Exercise passage >>
Does endianess also affect the order of the bit's in the byte or not?
There is no way to access a bit by "address"1, so there is no concept of endianness. When converting to text, bits are conventionally shown most significant on left and least on right; just like digits of decimal numbers. I don't know if this is true in right to left writing systems.
1 You can sort of create "virtual addresses" for bits using bitfields. The order of bitfields i.e. whether the first bitfield is most or least significant is implementation defined and not necessarily related to byte endianness at all.
Here is a correct way to set two octets as uint16_t. The result will depend on endianness of the system:
// no need to complicate a simple example with dynamic allocation
uint16_t out;
// note that there is an exception in language rules that
// allows accessing any object through narrow (unsigned) char
// or std::byte pointers; thus following is well defined
std::byte* data = reinterpret_cast<std::byte*>(&out);
data[0] = 1;
data[1] = 0;
Note that assuming that input is in native endianness is usually not a good choice, especially when compatibility across multiple systems is required, such as when communicating through network, or accessing files that may be shared to other systems.

Provided material >>

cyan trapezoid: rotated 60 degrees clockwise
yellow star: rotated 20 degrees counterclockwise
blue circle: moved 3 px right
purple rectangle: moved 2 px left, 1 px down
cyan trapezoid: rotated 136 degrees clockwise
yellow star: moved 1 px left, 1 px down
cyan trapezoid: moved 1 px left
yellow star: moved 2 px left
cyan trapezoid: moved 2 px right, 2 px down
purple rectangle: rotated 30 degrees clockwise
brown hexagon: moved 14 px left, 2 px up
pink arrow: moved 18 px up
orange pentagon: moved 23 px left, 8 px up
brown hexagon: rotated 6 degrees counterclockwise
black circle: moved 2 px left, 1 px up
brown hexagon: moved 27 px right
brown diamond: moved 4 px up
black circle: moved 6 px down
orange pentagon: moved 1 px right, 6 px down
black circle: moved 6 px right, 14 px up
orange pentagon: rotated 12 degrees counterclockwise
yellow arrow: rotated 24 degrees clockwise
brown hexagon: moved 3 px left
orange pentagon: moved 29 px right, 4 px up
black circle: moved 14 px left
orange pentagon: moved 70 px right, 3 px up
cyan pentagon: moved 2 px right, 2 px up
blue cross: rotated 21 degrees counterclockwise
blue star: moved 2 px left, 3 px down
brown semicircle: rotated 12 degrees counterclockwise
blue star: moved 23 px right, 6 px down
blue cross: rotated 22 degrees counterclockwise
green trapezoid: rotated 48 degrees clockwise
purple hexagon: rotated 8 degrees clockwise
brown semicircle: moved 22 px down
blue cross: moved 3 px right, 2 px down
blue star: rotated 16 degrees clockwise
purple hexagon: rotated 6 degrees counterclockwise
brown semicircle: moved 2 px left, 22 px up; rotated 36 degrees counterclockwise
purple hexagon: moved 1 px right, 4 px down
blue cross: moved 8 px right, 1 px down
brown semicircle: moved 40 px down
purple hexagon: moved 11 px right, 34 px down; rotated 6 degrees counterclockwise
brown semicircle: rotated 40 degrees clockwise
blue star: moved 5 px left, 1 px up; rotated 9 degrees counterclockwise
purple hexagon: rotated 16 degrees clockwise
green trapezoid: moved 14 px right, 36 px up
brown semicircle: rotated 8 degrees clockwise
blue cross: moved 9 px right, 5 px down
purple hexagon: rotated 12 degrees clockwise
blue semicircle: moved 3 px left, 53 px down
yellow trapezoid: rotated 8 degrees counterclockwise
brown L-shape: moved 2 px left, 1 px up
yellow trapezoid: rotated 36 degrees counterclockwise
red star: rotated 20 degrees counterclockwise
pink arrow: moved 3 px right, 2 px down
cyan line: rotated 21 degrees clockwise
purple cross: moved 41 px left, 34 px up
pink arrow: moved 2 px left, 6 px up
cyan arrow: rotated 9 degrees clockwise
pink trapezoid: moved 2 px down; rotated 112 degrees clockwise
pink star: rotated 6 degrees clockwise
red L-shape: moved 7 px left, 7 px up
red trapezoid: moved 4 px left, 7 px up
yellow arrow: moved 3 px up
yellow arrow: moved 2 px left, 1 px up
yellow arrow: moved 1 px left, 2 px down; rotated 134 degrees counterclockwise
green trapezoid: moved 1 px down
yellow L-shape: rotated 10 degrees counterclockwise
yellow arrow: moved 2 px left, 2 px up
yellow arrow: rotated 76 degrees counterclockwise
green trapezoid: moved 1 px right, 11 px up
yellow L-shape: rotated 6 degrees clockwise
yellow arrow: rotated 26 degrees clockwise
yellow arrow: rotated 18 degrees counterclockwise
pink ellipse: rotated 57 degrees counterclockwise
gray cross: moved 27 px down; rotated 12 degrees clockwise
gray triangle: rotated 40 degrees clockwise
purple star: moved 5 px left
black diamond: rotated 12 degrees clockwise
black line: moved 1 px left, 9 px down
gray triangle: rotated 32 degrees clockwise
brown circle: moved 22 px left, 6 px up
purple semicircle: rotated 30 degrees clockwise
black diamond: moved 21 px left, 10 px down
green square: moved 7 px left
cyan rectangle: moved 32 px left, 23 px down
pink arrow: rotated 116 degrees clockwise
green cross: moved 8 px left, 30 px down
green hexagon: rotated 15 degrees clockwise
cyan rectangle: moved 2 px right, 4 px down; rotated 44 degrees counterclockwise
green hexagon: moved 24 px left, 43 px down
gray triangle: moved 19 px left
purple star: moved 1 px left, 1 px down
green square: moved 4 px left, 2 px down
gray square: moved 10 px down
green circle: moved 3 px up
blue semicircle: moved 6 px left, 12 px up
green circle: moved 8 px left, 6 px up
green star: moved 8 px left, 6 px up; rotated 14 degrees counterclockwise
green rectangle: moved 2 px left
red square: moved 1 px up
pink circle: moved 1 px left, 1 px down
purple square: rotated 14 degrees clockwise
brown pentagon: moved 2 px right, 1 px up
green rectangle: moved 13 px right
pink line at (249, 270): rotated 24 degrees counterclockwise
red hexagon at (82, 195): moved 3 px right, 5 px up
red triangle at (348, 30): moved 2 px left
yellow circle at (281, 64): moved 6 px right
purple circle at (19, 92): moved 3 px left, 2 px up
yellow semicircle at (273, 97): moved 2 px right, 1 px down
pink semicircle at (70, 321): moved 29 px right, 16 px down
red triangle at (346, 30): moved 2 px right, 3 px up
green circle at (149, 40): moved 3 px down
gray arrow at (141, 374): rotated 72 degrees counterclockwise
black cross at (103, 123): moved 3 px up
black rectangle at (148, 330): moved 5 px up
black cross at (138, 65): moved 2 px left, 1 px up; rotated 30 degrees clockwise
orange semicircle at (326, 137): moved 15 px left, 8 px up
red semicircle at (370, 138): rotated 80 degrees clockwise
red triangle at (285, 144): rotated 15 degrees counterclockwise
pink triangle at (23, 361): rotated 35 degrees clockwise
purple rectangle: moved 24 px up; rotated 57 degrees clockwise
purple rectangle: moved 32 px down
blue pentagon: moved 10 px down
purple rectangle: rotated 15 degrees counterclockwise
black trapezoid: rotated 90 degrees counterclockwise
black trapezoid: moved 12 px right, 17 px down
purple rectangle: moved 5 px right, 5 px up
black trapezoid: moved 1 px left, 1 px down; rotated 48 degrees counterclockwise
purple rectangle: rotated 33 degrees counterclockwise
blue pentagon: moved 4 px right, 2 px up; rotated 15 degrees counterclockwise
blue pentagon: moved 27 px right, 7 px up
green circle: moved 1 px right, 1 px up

Complete the following >>
1. In the endianness passage, how are bits conventionally arranged when they are shown as text?
2. Using the endianness passage, explain why it says there is no concept of endianness for the bits within a byte.
3. Carry on writing the endianness passage after its final sentence.
Nothing in the listing is needed for this work.

Per-task answers >>
1. The most significant bit is on the left and the least significant on the right, like the digits of decimal numbers.

2. There is no way to access a bit by address. Without addresses for individual bits, there is no order for endianness to describe.

3.
In these cases, the communication protocol, or the file format typically specify that the data is in specific endianness which may or may not be the same as the native endianness of your target system. De facto standard in network communication is to use big endian. Data in particular endianness can be converted to native endianness using bit shifts, as shown in Frodyne's answer for example.
In a little endian system the small bytes are placed first. In other words: The low byte is placed on offset 0, and the high byte on offset 1 (and so on). So this:
uint8_t* bytes = new uint8_t[2];
bytes[0] = 1;
bytes[1] = 0;
uint16_t out = *((uint16_t*)bytes);
Produces the out = 1 result you want.
However, as you can see this is easy to get wrong, so in general I would recommend that instead of trying to place stuff correctly in memory and then cast it around, you do something like this:
uint16_t out = lowByte + (highByte << 8);
That will work on any machine, regardless of endianness.
Edit: Bit shifting explanation added.
x << y means to shift the bits in x y places to the left (>> moves them to the right instead).
If X contains the bit-pattern xxxxxxxx, and Y contains the bit-pattern yyyyyyyy, then (X << 8) produces the pattern: xxxxxxxx00000000, and Y + (X << 8) produces: xxxxxxxxyyyyyyyy.
(And Y + (X<<8) + (Z<<16) produces zzzzzzzzxxxxxxxxyyyyyyyy, etc.)
A single shift to the left is the same as multiplying by 2, so X << 8 is the same as X * 2^8 = X * 256. That means that you can also do: Y + (X*256) + (Z*65536), but I think the shifts are clearer and show the intent better.
Note that again: Endianness does not matter. Shifting 8 bits to the left will always clear the low 8 bits.
You can read more here: https://en.wikipedia.org/wiki/Bitwise_operation. Note the difference between Arithmetic and Logical shifts - in C/C++ unsigned values use logical shifts, and signed use arithmetic shifts.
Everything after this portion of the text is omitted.